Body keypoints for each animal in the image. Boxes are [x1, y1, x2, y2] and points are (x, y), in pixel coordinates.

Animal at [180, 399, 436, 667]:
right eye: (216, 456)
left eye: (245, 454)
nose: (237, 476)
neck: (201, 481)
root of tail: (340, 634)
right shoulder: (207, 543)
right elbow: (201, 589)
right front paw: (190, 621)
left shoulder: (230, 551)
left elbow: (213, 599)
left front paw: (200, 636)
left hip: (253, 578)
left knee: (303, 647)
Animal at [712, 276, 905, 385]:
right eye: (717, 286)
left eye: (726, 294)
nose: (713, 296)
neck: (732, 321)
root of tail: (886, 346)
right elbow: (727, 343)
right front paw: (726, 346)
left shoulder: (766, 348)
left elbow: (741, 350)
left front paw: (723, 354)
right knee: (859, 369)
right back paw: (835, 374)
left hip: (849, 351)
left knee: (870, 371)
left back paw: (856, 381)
********************
The problem: Copy every record above out again, word for word.

Response:
Body keypoints for each animal in the image. Boxes are [x1, y1, x2, y2] and points are (x, y), in pixel coordinates.

Animal at [180, 399, 436, 667]:
right eye: (216, 456)
left eye: (245, 454)
nose: (237, 476)
neck: (201, 481)
root of tail: (340, 634)
right shoulder: (207, 543)
right elbow: (201, 589)
right front paw: (190, 621)
left shoulder: (230, 551)
left elbow: (213, 599)
left front paw: (200, 636)
left hip: (253, 578)
left knee: (303, 647)
Animal at [712, 276, 905, 385]:
right eye: (717, 286)
left eye: (726, 294)
nose: (713, 296)
neck: (732, 321)
root of tail: (886, 346)
right elbow: (727, 343)
right front paw: (726, 346)
left shoulder: (766, 348)
left elbow: (741, 350)
left front paw: (723, 354)
right knee: (859, 369)
right back paw: (835, 374)
left hip: (849, 351)
left knee: (870, 371)
left back paw: (856, 381)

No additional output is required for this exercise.